Les enfants, scolarisés dès la maternelle dans des écoles enseignant uniquement en basque, font preuve à leur entrée au collège d’une maîtrise équilibrée des deux langues, basque et française.
Au pays basque français, la possibilité d’être scolarisé dans des écoles enseignant en langue basque ne cesse de se développer. Cela concerne plus d’une école sur deux. Soit 34 % des élèves du primaire et 43 % des enfants en maternelle. Certaines proposent un enseignement dit à parité horaire, soit 24 h de cours réalisés à équivalence en basque et en français. D’autres proposent un enseignement uniquement en basque. Il s’agit de la méthode dite immersive : les enfants de 2 à 6 ans sont alors immergés dans un bain de langue basque, même à la cantine ou la récréation. Le français est ensuite introduit à partir du CP, enseigné comme une autre langue, le basque restant la langue principale dans les autres matières.

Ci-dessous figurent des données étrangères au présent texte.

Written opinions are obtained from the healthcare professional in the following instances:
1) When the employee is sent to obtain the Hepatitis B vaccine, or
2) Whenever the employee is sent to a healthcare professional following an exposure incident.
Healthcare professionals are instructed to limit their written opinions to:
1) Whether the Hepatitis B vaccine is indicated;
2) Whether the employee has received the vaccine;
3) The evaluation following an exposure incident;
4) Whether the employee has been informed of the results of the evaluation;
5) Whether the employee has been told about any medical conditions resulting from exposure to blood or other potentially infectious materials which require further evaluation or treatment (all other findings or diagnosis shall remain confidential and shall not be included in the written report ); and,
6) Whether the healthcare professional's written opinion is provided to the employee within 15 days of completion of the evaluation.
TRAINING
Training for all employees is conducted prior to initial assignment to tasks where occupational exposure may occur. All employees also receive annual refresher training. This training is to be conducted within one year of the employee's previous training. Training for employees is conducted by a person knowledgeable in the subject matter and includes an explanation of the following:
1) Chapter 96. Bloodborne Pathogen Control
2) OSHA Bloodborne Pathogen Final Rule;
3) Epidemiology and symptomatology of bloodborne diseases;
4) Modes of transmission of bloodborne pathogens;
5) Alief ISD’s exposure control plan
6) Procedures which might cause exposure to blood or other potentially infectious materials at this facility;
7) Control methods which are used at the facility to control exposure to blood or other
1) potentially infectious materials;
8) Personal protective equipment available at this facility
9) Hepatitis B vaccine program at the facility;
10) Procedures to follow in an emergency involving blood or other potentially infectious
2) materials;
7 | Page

« Ce modèle immersif s’est développé face au constat d’un recul de la langue basque par la transmission familiale. Il a été choisi avec l’idée que le français est extrêmement présent aujourd’hui dans la société, les média, à la maison et que l’accent devait donc être mis sur l’apprentissage du basque dans le cadre scolaire », explique Jean Casenave. Ce chercheur membre du laboratoire Iker, centre international de recherche créé en 1999 à Bayonne, spécialisé sur l’étude de la langue et des textes basques.
Mieux préparés pour apprendre une 3ème ou une 4ème langue
Face aux interrogations des parents sur cette « immersion totale », voire des inquiétudes pour certains, le centre Iker a justement mené l’enquête à travers le projet de recherche « Elebidun » (et la thèse de Beñat Lascano) sur deux écoles primaires, à Hasparren et Biarritz. L’objectif ? Évaluer les processus d’acquisition des langues basque et française. « Les résultats ont démontré que, malgré l’entrée tardive du français dans le milieu scolaire, les compétences de ces élèves dans ces deux langues, lorsqu’ils arrivent en 6ème, s’équilibrent. Elle démontre un bilinguisme équilibré et une bonne maîtrise de ces deux langues », livre Jean Casenave.

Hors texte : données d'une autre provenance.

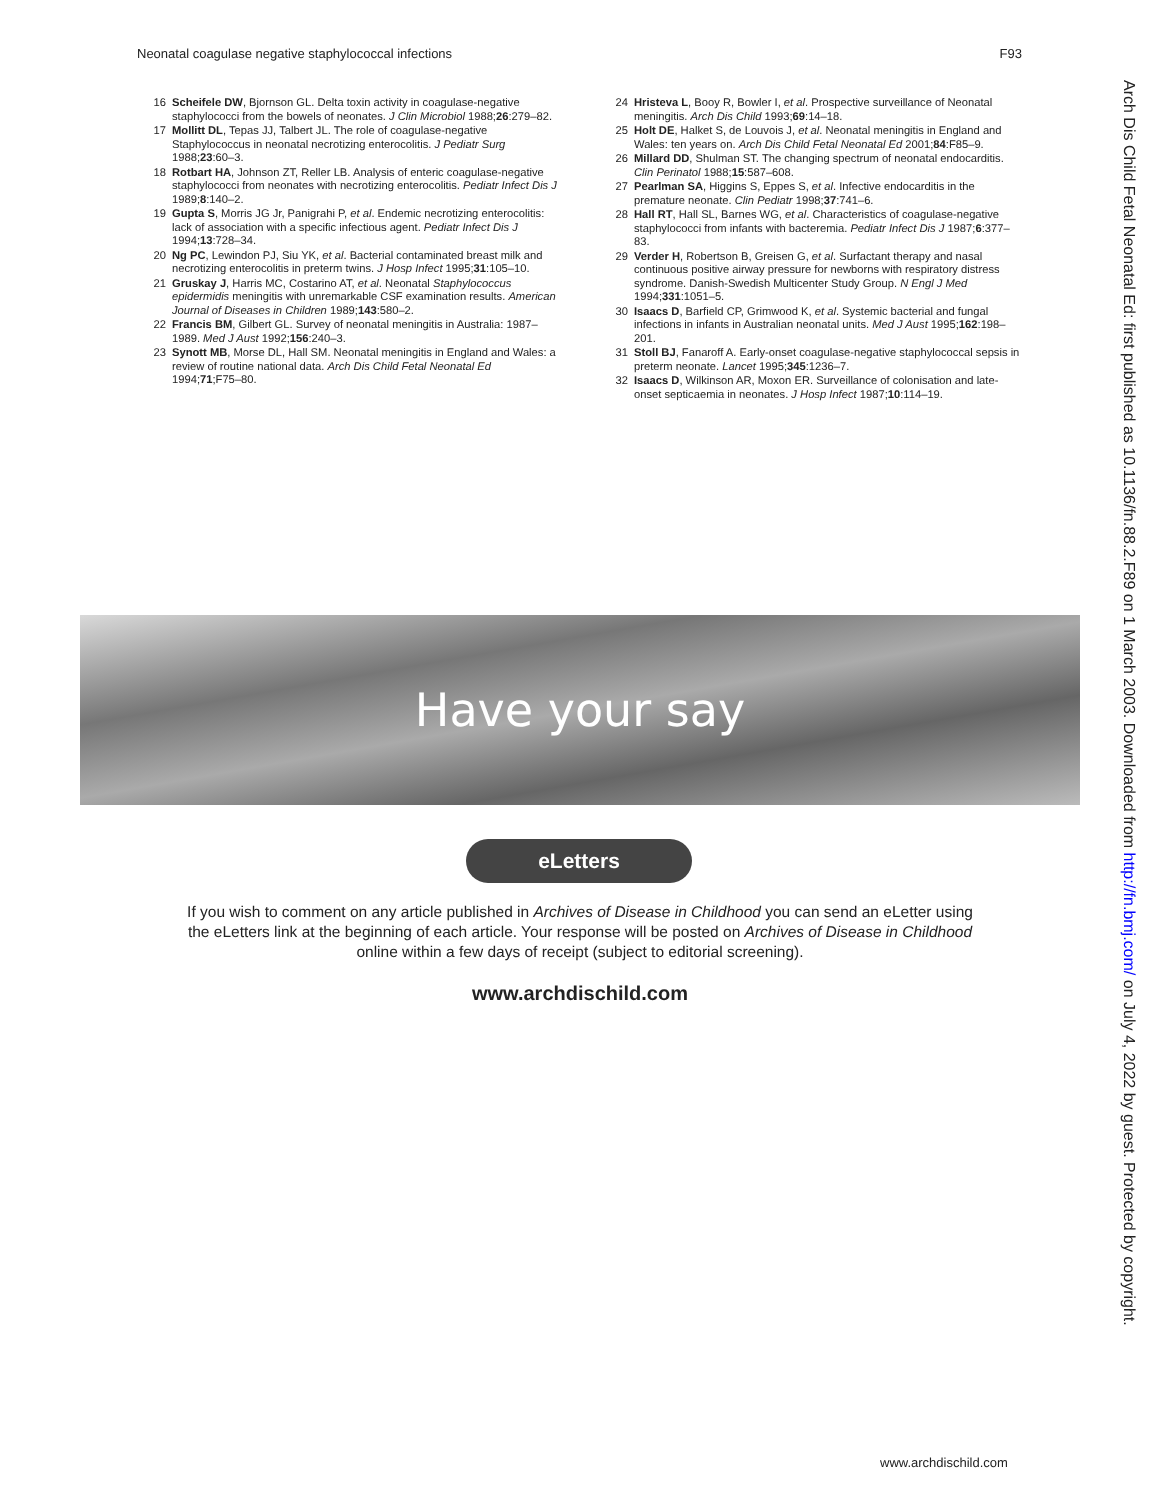Neonatal coagulase negative staphylococcal infections F93
16 Scheifele DW, Bjornson GL. Delta toxin activity in coagulase-negative staphylococci from the bowels of neonates. J Clin Microbiol 1988;26:279–82.
17 Mollitt DL, Tepas JJ, Talbert JL. The role of coagulase-negative Staphylococcus in neonatal necrotizing enterocolitis. J Pediatr Surg 1988;23:60–3.
18 Rotbart HA, Johnson ZT, Reller LB. Analysis of enteric coagulase-negative staphylococci from neonates with necrotizing enterocolitis. Pediatr Infect Dis J 1989;8:140–2.
19 Gupta S, Morris JG Jr, Panigrahi P, et al. Endemic necrotizing enterocolitis: lack of association with a specific infectious agent. Pediatr Infect Dis J 1994;13:728–34.
20 Ng PC, Lewindon PJ, Siu YK, et al. Bacterial contaminated breast milk and necrotizing enterocolitis in preterm twins. J Hosp Infect 1995;31:105–10.
21 Gruskay J, Harris MC, Costarino AT, et al. Neonatal Staphylococcus epidermidis meningitis with unremarkable CSF examination results. American Journal of Diseases in Children 1989;143:580–2.
22 Francis BM, Gilbert GL. Survey of neonatal meningitis in Australia: 1987–1989. Med J Aust 1992;156:240–3.
23 Synott MB, Morse DL, Hall SM. Neonatal meningitis in England and Wales: a review of routine national data. Arch Dis Child Fetal Neonatal Ed 1994;71;F75–80.
24 Hristeva L, Booy R, Bowler I, et al. Prospective surveillance of Neonatal meningitis. Arch Dis Child 1993;69:14–18.
25 Holt DE, Halket S, de Louvois J, et al. Neonatal meningitis in England and Wales: ten years on. Arch Dis Child Fetal Neonatal Ed 2001;84:F85–9.
26 Millard DD, Shulman ST. The changing spectrum of neonatal endocarditis. Clin Perinatol 1988;15:587–608.
27 Pearlman SA, Higgins S, Eppes S, et al. Infective endocarditis in the premature neonate. Clin Pediatr 1998;37:741–6.
28 Hall RT, Hall SL, Barnes WG, et al. Characteristics of coagulase-negative staphylococci from infants with bacteremia. Pediatr Infect Dis J 1987;6:377–83.
29 Verder H, Robertson B, Greisen G, et al. Surfactant therapy and nasal continuous positive airway pressure for newborns with respiratory distress syndrome. Danish-Swedish Multicenter Study Group. N Engl J Med 1994;331:1051–5.
30 Isaacs D, Barfield CP, Grimwood K, et al. Systemic bacterial and fungal infections in infants in Australian neonatal units. Med J Aust 1995;162:198–201.
31 Stoll BJ, Fanaroff A. Early-onset coagulase-negative staphylococcal sepsis in preterm neonate. Lancet 1995;345:1236–7.
32 Isaacs D, Wilkinson AR, Moxon ER. Surveillance of colonisation and late-onset septicaemia in neonates. J Hosp Infect 1987;10:114–19.
Have your say
eLetters
If you wish to comment on any article published in Archives of Disease in Childhood you can send an eLetter using the eLetters link at the beginning of each article. Your response will be posted on Archives of Disease in Childhood online within a few days of receipt (subject to editorial screening).
www.archdischild.com
www.archdischild.com
Arch Dis Child Fetal Neonatal Ed: first published as 10.1136/fn.88.2.F89 on 1 March 2003. Downloaded from http://fn.bmj.com/ on July 4, 2022 by guest. Protected by copyright.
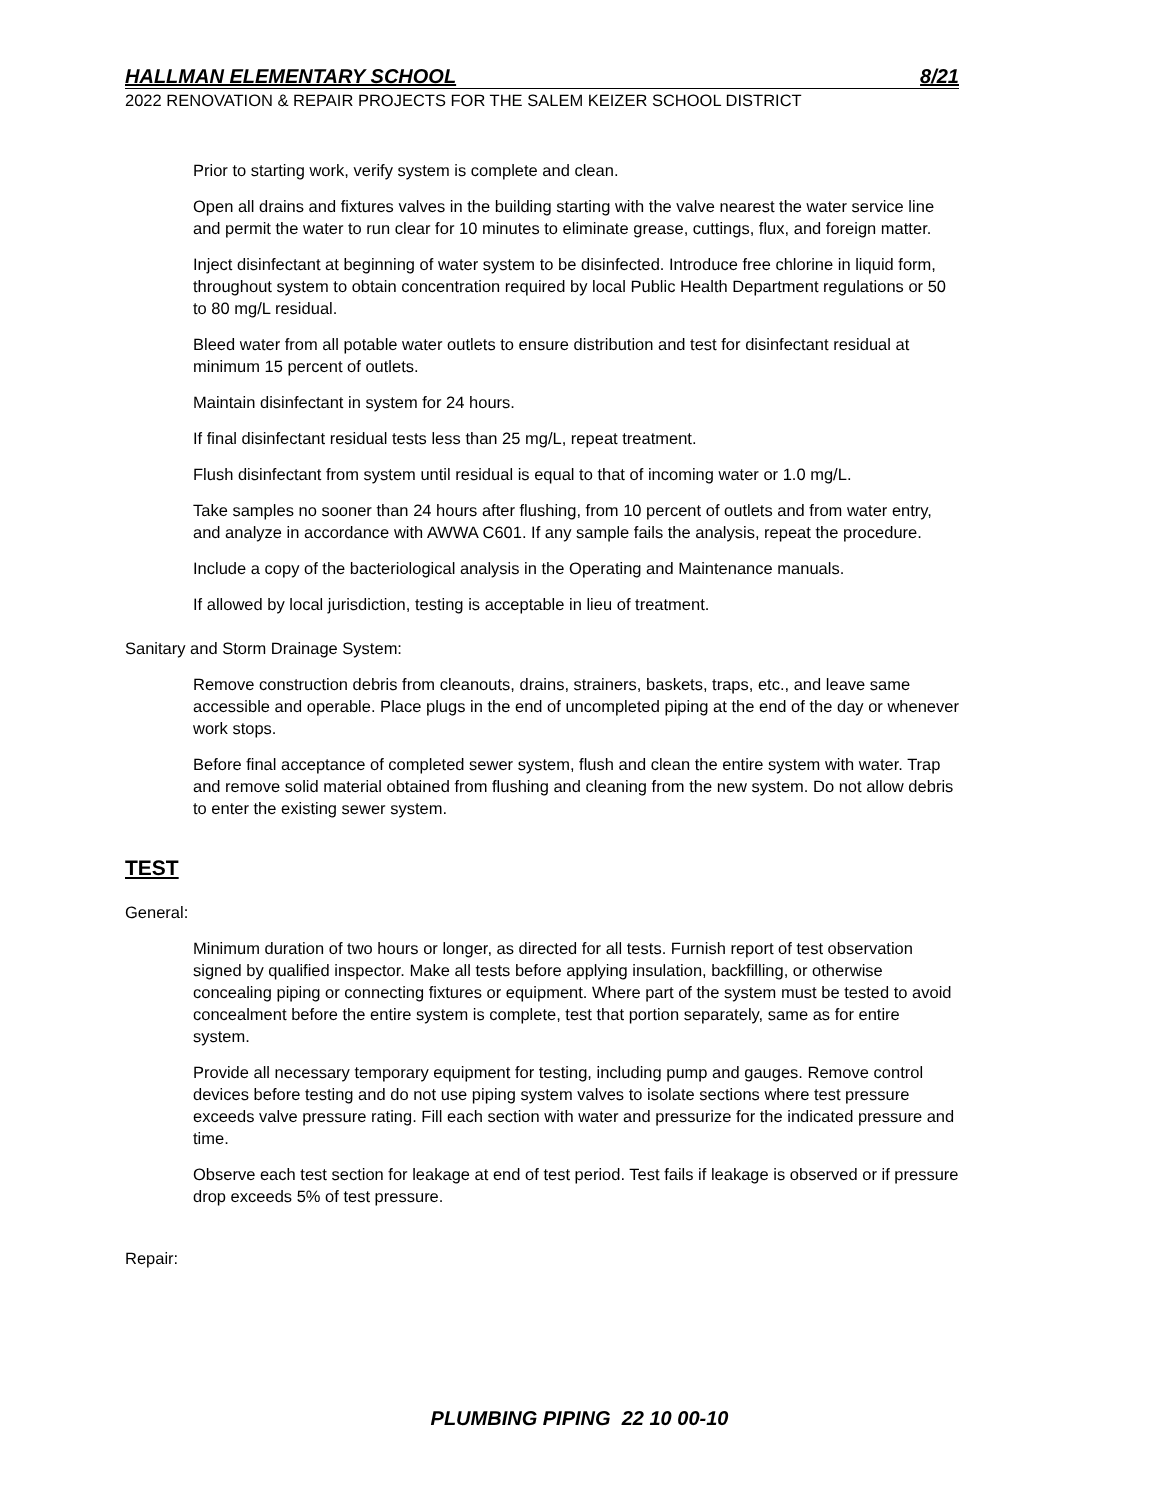HALLMAN ELEMENTARY SCHOOL 8/21
2022 RENOVATION & REPAIR PROJECTS FOR THE SALEM KEIZER SCHOOL DISTRICT
Prior to starting work, verify system is complete and clean.
Open all drains and fixtures valves in the building starting with the valve nearest the water service line and permit the water to run clear for 10 minutes to eliminate grease, cuttings, flux, and foreign matter.
Inject disinfectant at beginning of water system to be disinfected. Introduce free chlorine in liquid form, throughout system to obtain concentration required by local Public Health Department regulations or 50 to 80 mg/L residual.
Bleed water from all potable water outlets to ensure distribution and test for disinfectant residual at minimum 15 percent of outlets.
Maintain disinfectant in system for 24 hours.
If final disinfectant residual tests less than 25 mg/L, repeat treatment.
Flush disinfectant from system until residual is equal to that of incoming water or 1.0 mg/L.
Take samples no sooner than 24 hours after flushing, from 10 percent of outlets and from water entry, and analyze in accordance with AWWA C601. If any sample fails the analysis, repeat the procedure.
Include a copy of the bacteriological analysis in the Operating and Maintenance manuals.
If allowed by local jurisdiction, testing is acceptable in lieu of treatment.
Sanitary and Storm Drainage System:
Remove construction debris from cleanouts, drains, strainers, baskets, traps, etc., and leave same accessible and operable. Place plugs in the end of uncompleted piping at the end of the day or whenever work stops.
Before final acceptance of completed sewer system, flush and clean the entire system with water. Trap and remove solid material obtained from flushing and cleaning from the new system. Do not allow debris to enter the existing sewer system.
TEST
General:
Minimum duration of two hours or longer, as directed for all tests. Furnish report of test observation signed by qualified inspector. Make all tests before applying insulation, backfilling, or otherwise concealing piping or connecting fixtures or equipment. Where part of the system must be tested to avoid concealment before the entire system is complete, test that portion separately, same as for entire system.
Provide all necessary temporary equipment for testing, including pump and gauges. Remove control devices before testing and do not use piping system valves to isolate sections where test pressure exceeds valve pressure rating. Fill each section with water and pressurize for the indicated pressure and time.
Observe each test section for leakage at end of test period. Test fails if leakage is observed or if pressure drop exceeds 5% of test pressure.
Repair:
PLUMBING PIPING 22 10 00-10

Il y aurait de même de fortes probabilités (une thèse est en cours sur ce sujet) que ces élèves, aguerris au bilinguisme, seraient plus aptes à l’apprentissage d’une 3ème, voire 4ème langue. « On sait, par les sciences cognitives, que c’est un énorme avantage pour apprendre une nouvelle langue » ajoute Jean Casenave. « Tout comme on sait, que jusqu’à un certain seuil (6/7 ans) les enfants ont des aptitudes phonologiques extraordinaires ».
De même, une autre hypothèse de travail serait envisagée au sein d’Iker pour évaluer l’efficience de la méthode bilingue à parité horaire et d’une approche plurielle dans l’apprentissage du français chez les enfants migrants.
Marianne Peyri
Actuellement dans les formations proposées aux orthophonistes en Nouvelle-Aquitaine, la dimension du plurilinguisme est très peu prise en compte, certaines pratiques même interrogent : faut-il par exemple, sous prétexte de ne pas créer de la confusion, vraiment retirer des écoles bilingues les élèves souffrant de troubles spécifiques de l’acquisition du langage (dyslexie, dysorthographie, dysphasie…) ? Soutenu par Iker, un projet de création d’une école d‘orthophonie serait ainsi envisagé ainsi qu’un programme de recherche mené par la neuropsycholinguiste Marie Pourquié. Il vise à évaluer l’offre actuelle de formations adaptées au plurilinguisme au Pays basque et à déterminer les pratiques et les besoins des orthophonistes dont les patients sont bascophones et/ou bilingues.